El dinero o la violencia era la alternativa si yo me decidía a tratar con el pescador que trabajaba en la barca, al abrigo del muelle; pero no valía la pena, ya que el motor parecía descompuesto. El robo entonces, aunque los motores de las barcas de pesca estaban todos bajo llave. Abrir el circuito cerrado, encender el motor, alejarse en el bote bajo las lámparas del muelle y viajar así hasta Orgoreyn, no habiendo manejado nunca una barca de motor, parecía una tonta aventura desesperada. Nunca había manejado una barca de motor, pero había remado en el lago Paso de Hielo, en Kerm, y allí, sujeto al muelle exterior, entre dos lanchas, había un bote de remos. Me decidí. Corrí por el muelle bajo las lámparas que me miraban, salté al bote, solté las amarras, puse los remos y remé en las aguas revueltas y negras del puerto donde se deslizaban y se reflejaban las luces.

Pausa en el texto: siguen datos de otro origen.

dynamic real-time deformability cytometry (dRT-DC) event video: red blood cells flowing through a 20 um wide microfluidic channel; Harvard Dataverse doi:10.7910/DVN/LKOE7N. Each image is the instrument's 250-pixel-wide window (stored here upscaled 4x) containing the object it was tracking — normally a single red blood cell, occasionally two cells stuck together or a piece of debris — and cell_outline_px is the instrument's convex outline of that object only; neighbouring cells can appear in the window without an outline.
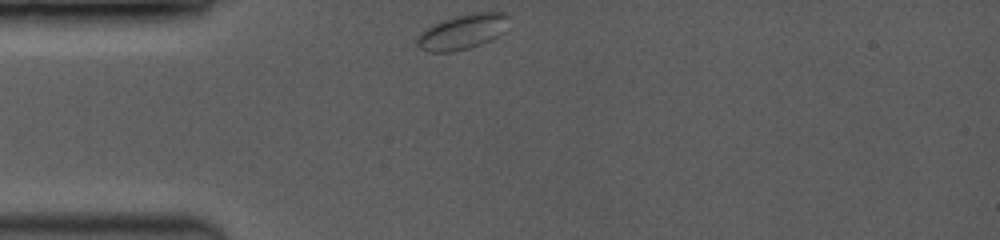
{"species": "common noctule bat (a hibernating species)", "species_latin": "Nyctalus noctula", "temperature_condition": "room temperature", "stored_images_in_passage": 38, "camera_frame_rate_fps": 3500, "um_per_image_px": 0.085, "animal": {"sex": "female", "body_mass_g": 19.0, "forearm_length_mm": 53.3}, "frame": {"image": 1, "passage_image": 1, "time_ms": 0.0, "image_size_px": [1000, 240], "cell_outline_px": [[508, 16], [504, 32], [480, 44], [468, 48], [452, 52], [428, 52], [420, 48], [416, 44], [416, 36], [424, 28], [440, 20], [456, 16], [476, 12], [508, 12]], "centroid_in_image_um": [39.25, 2.69], "position_along_channel_um": 45.8, "area_um2": 18.79}}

Cuando estuve bastante lejos me interrumpí para enderezar el tolete de un remo, que no trabajaba bien; todavía me faltaba un buen trecho, aunque esperaba que alguna patrulla o algún pescador orgota me rescataran al alba. Me incliné sobre la horquilla y sentí como una debilidad que me corría por todo el cuerpo. Pensé que iba a desmayarme, y caí hacia atrás encogido sobre el asiento. Era la enfermedad del miedo, que estaba dominándome. Pero yo no sabía que la cobardía era algo que pesaba tanto en el estómago. Alcé los ojos y vi dos figuras en el extremo del muelle, como dos varitas saltarinas en el distante resplandor eléctrico del otro lado del agua, y entonces empecé a pensar que mi parálisis no era efecto del temor sino de un arma de largo alcance.

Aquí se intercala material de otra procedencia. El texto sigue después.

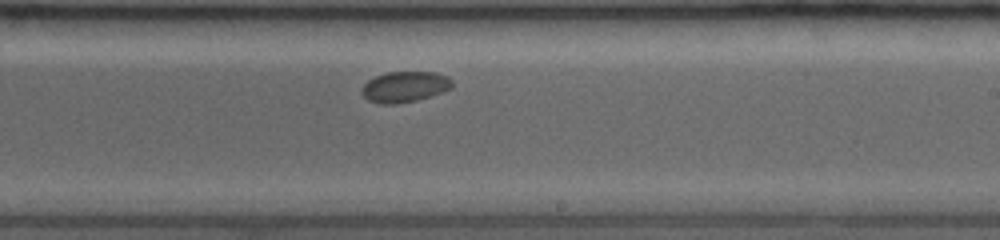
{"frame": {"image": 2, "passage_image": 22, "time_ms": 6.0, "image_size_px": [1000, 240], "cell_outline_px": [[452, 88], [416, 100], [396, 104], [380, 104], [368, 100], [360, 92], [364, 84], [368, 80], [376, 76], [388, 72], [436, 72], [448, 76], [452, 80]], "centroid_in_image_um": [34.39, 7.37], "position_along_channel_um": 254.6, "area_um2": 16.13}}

Llegué a ver que uno de ellos sostenía un arma de saqueo, y si hubiese sido después de medianoche supongo que el hombre habría disparado, matándome; pero el arma de saqueo es muy ruidosa, y alguien podía pedir explicaciones. De modo que habían usado un arma sónica. Un arma sónica extiende eficazmente el campo de resonancia sólo en un radio de unos treinta metros. No conozco el alcance del arma para un disparo letal, pero yo no había estado demasiado lejos; me doblaba ahora sobre mí mismo como un niño con cólicos. Me costaba respirar; el campo debilitador me había alcanzado el pecho; pronto enviarían una barca de motor para terminar de una vez conmigo, y no podía perder más tiempo echado así sobre los remos, jadeando. Había oscuridad a mis espaldas, y adelante, y remé hacia la oscuridad. Remé con brazos débiles, mirándome las manos para estar seguro de que sostenían los remos, pues yo no los sentía. Salí así al mar abierto y a la negrura, fuera del golfo. Allí tuve que detenerme. A cada golpe de remo me aumentaba el entumecimiento de los brazos. El corazón me latía de modo irregular, y mis pulmones no aspiraban aire. Traté de remar, pero no estaba seguro de que los brazos se me movieran. Quise recoger los remos, y no pude. Cuando el reflector de una patrulla del puerto me mostró en la noche como un copo de nieve en un campo de hollín, ni siquiera pude apartar los ojos del resplandor.